Depois do fabuloso A casa no mar cerúleo, eis que é publicada a continuação, onde voltamos à casa que abriga várias crianças com poderes mágicos acolhidas por Arthur. Tendo começado o romance deste com Linus no volume anterior, não é de estranhar que a história nos apresenta os dois como os adultos responsáveis pela educação e gestão de tão peculiares crianças.

Mas se A casa no mar cerúleo começa como com um tom mais cauteloso, Algures para lá do mar prossegue, depois de um episódio fantástico caseiro, rapidamente para tensão e crise. Arthur é chamado a depor perante o organismo que regula as crianças mágicas, num teatro político que tem como objectivo caracterizá-lo, e às crianças, como um perigo para a sociedade. O resultado é o que as forças governamentais pretendem, com o envio de uma nova inspectora à ilha onde vivem.

A este novo perigo (a inspectora vem com instruções maléficas bem claras e apesar das supostas boas intenções será forçada a reportar alguns episódios de forma mais negativa) contrapõe-se a adição de mais um membro da família – um Yeti com tendência para grandes espectáculos teatrais, um rapaz nitidamente traumatizado com a demonização por instituições e regras castradoras da sua natureza.
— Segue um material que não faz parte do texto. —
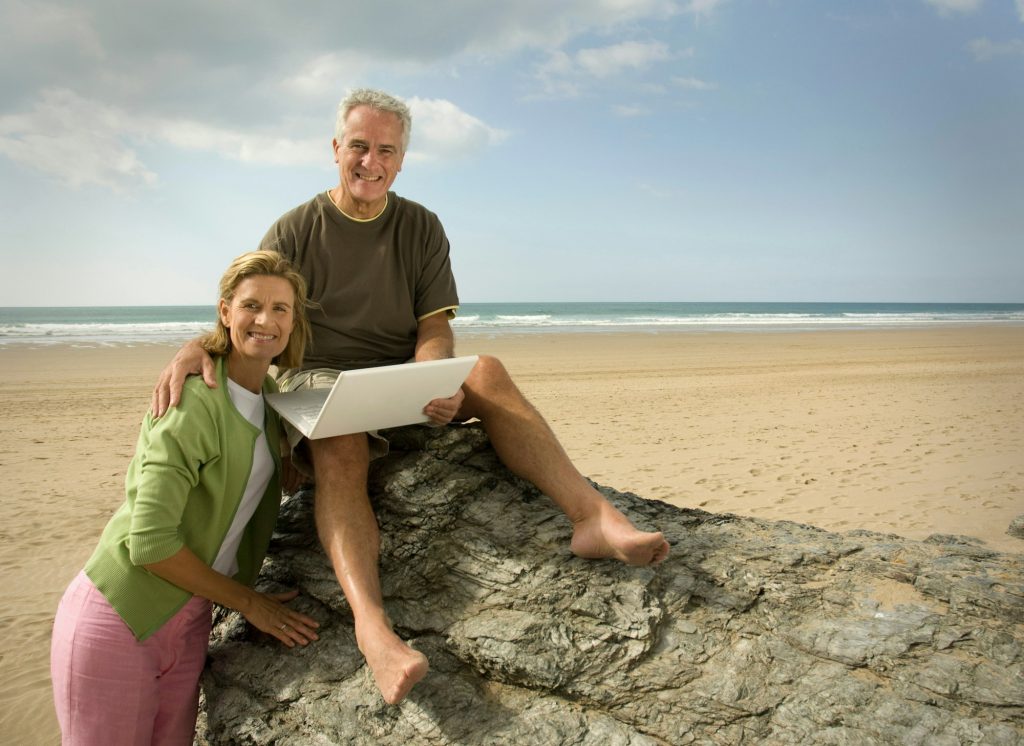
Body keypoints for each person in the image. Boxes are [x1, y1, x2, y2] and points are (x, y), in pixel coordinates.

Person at [151, 88, 670, 706]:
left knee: (490, 370)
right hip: (316, 379)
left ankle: (592, 518)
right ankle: (375, 629)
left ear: (402, 160)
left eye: (386, 150)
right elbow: (249, 303)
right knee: (342, 447)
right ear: (336, 149)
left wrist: (432, 378)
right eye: (360, 146)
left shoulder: (421, 225)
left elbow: (434, 327)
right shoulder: (296, 227)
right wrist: (196, 345)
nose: (371, 161)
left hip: (398, 375)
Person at [51, 250, 321, 745]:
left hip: (191, 620)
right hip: (119, 617)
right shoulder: (191, 400)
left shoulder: (271, 403)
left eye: (281, 309)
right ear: (225, 312)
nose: (266, 320)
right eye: (251, 306)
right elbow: (149, 543)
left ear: (294, 320)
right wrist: (251, 603)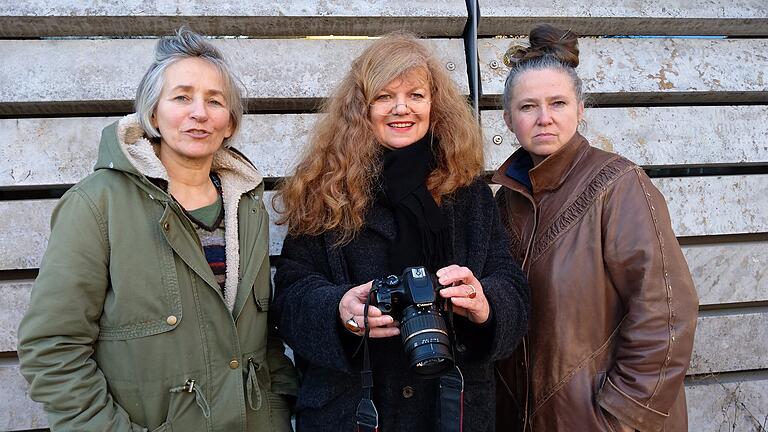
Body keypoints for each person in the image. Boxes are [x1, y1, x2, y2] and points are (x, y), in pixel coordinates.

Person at [17, 28, 297, 432]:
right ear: (152, 114)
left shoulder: (246, 205)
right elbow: (51, 348)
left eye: (214, 101)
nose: (199, 113)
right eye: (182, 97)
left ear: (230, 123)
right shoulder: (97, 204)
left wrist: (277, 411)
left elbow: (261, 337)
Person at [272, 33, 529, 431]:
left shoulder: (467, 190)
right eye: (384, 95)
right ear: (362, 107)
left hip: (451, 409)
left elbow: (509, 283)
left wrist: (484, 304)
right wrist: (339, 310)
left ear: (434, 104)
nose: (401, 108)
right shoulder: (324, 189)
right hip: (353, 409)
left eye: (416, 94)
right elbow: (290, 295)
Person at [493, 24, 699, 432]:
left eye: (558, 103)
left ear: (580, 109)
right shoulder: (505, 202)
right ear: (508, 118)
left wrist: (623, 416)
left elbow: (667, 310)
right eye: (528, 107)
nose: (544, 118)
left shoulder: (618, 185)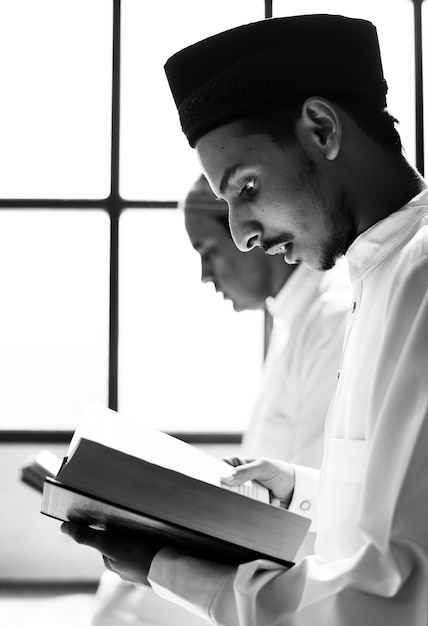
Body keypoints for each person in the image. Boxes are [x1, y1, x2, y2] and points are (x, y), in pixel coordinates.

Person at [62, 14, 428, 626]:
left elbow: (390, 599)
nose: (240, 234)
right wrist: (301, 487)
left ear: (322, 129)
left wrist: (169, 569)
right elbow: (396, 515)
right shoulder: (381, 266)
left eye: (247, 186)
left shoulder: (419, 274)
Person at [90, 172, 350, 625]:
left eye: (207, 252)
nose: (206, 274)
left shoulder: (329, 322)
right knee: (120, 582)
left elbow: (316, 514)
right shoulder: (294, 321)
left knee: (126, 600)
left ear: (247, 233)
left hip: (289, 570)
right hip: (266, 545)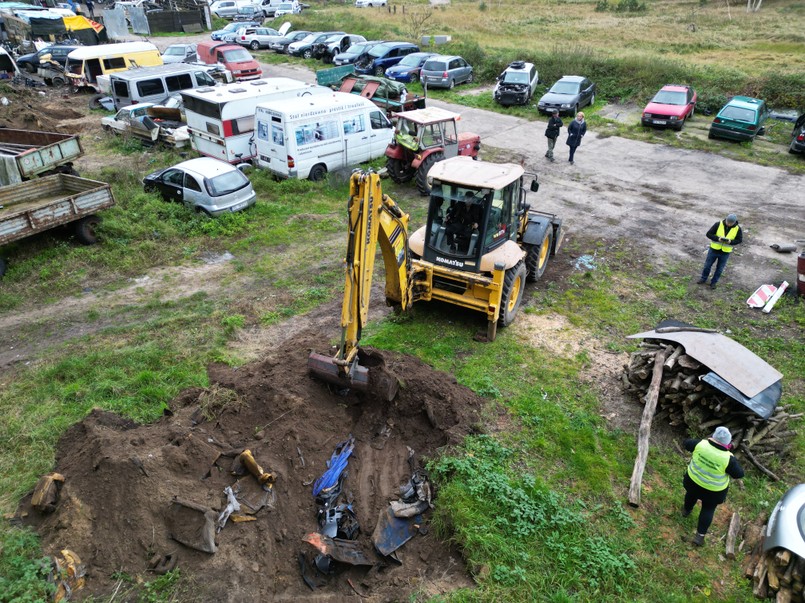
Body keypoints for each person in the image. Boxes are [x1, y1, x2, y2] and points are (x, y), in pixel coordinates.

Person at [682, 427, 744, 546]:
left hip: (693, 482)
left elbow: (686, 443)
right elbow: (739, 474)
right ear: (728, 443)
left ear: (713, 437)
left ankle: (686, 510)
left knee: (691, 495)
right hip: (713, 492)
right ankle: (699, 537)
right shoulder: (728, 458)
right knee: (708, 509)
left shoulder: (700, 444)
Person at [698, 213, 742, 290]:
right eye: (728, 222)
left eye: (731, 223)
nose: (729, 224)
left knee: (720, 269)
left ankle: (714, 282)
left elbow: (739, 240)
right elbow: (708, 234)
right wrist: (718, 239)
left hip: (725, 252)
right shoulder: (718, 224)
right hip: (714, 249)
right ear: (726, 219)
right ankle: (703, 278)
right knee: (707, 266)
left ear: (734, 222)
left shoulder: (737, 229)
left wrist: (730, 242)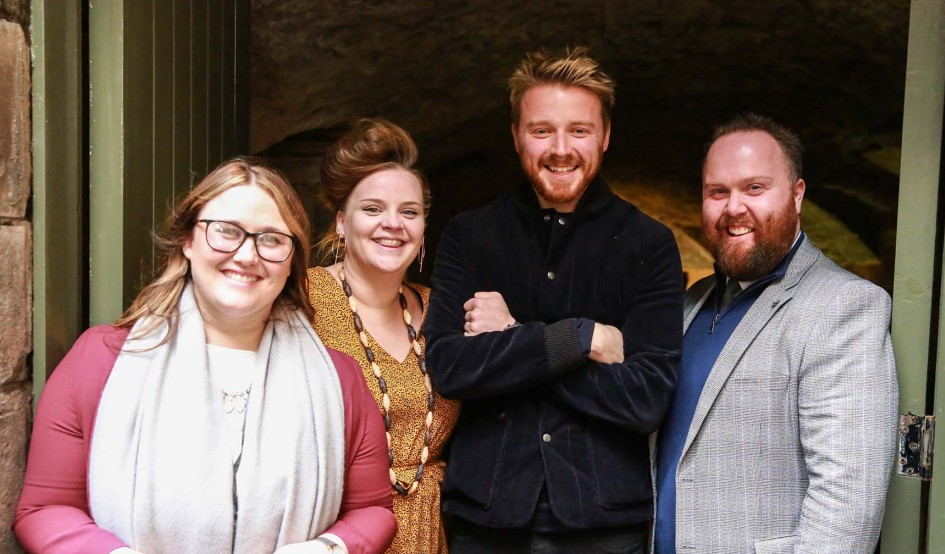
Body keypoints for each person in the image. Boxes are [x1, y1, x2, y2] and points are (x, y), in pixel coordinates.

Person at [14, 157, 397, 554]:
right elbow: (46, 509)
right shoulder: (100, 360)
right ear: (188, 241)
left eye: (271, 239)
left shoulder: (340, 378)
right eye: (226, 231)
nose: (248, 255)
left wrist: (325, 550)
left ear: (291, 264)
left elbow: (372, 510)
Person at [424, 48, 683, 553]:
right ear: (516, 136)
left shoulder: (649, 245)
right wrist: (581, 338)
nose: (560, 149)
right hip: (487, 521)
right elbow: (451, 367)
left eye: (579, 131)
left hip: (604, 528)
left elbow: (645, 398)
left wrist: (516, 336)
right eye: (542, 130)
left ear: (605, 137)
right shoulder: (469, 235)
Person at [654, 113, 898, 553]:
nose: (733, 208)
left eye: (754, 188)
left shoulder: (844, 307)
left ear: (797, 195)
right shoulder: (695, 300)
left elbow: (848, 505)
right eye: (717, 192)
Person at [308, 118, 461, 554]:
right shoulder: (302, 300)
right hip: (334, 533)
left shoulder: (440, 309)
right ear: (341, 222)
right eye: (372, 209)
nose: (392, 223)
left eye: (408, 212)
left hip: (434, 532)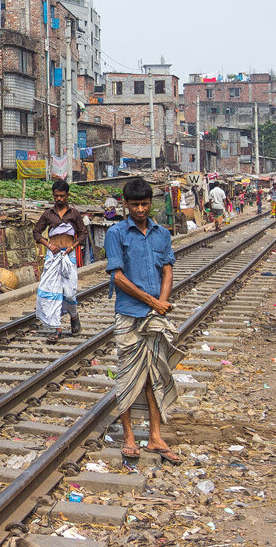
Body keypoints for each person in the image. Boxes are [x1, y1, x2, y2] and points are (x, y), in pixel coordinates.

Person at [104, 177, 182, 465]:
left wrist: (161, 303)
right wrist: (153, 302)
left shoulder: (162, 234)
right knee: (127, 376)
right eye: (135, 204)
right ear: (126, 205)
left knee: (156, 375)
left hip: (154, 315)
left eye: (145, 204)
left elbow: (168, 270)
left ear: (151, 204)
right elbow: (118, 277)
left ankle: (155, 436)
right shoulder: (116, 233)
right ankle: (127, 436)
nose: (140, 209)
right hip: (129, 312)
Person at [32, 178, 89, 342]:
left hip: (68, 256)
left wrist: (74, 246)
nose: (59, 199)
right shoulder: (48, 214)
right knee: (53, 291)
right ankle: (57, 328)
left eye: (62, 196)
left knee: (69, 292)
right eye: (56, 196)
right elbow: (36, 232)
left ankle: (74, 316)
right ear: (53, 195)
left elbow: (83, 233)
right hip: (53, 256)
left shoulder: (74, 214)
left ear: (67, 195)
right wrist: (48, 245)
Tal como no volume anterior, a história apresenta o lar que se construiu nesta casa, onde as diferenças mágicas dos vários elementos se completam, descobrindo o mundo que os rodeia e a sua própria natureza com a progressão dos seus poderes. Arthur e Linus não só acolhem os jovens, como têm um papel fulcral no desenvolvimento da sua moralidade, ajudando-os a compreender as reacções negativas do mundo que os rodeia.

No entanto, este volume apresenta-se mais pesado. Enquanto Linus, enquanto inspector no volume anterior, tinha um desejo genuíno de perceber a realidade das crianças, a nova inspectora possui intenções políticas, e pretende manipular a opinião e instrumentalizar as crianças. Para tal, irá recorrer a interacções menos positivas, quer com os membros da casa, quer com os habitantes da vila onde agora já são acolhidos.

Este segundo volume opta por uma abordagem menos inocente, de confronto com a instrumentalização política dos socialmente mais fracos, mostrando a falta de ética que pode existir no governo, manipulando a opinião pública e não olhando a meios para direccionar o povo em determinado sentido. Apesar desta aura menos simpática, a narrativa mantém a exploração das particularidades das várias personagens, numa vertente bem humorada que contrasta positivamente com o tema de fundo.

O resultado continua a ser uma leitura suave e adorável, que confere momentos de boa disposição, ainda que se afaste um pouco da ideia de que todos são redimíveis. Em Algures para lá do Mar há vilões – gananciosos, interesseiros e egoístas, e ainda que o desfecho seja positivo, o final não deixa de parecer um sinal de alerta sobre a instrumentalização dos socialmente mais desprotegidos.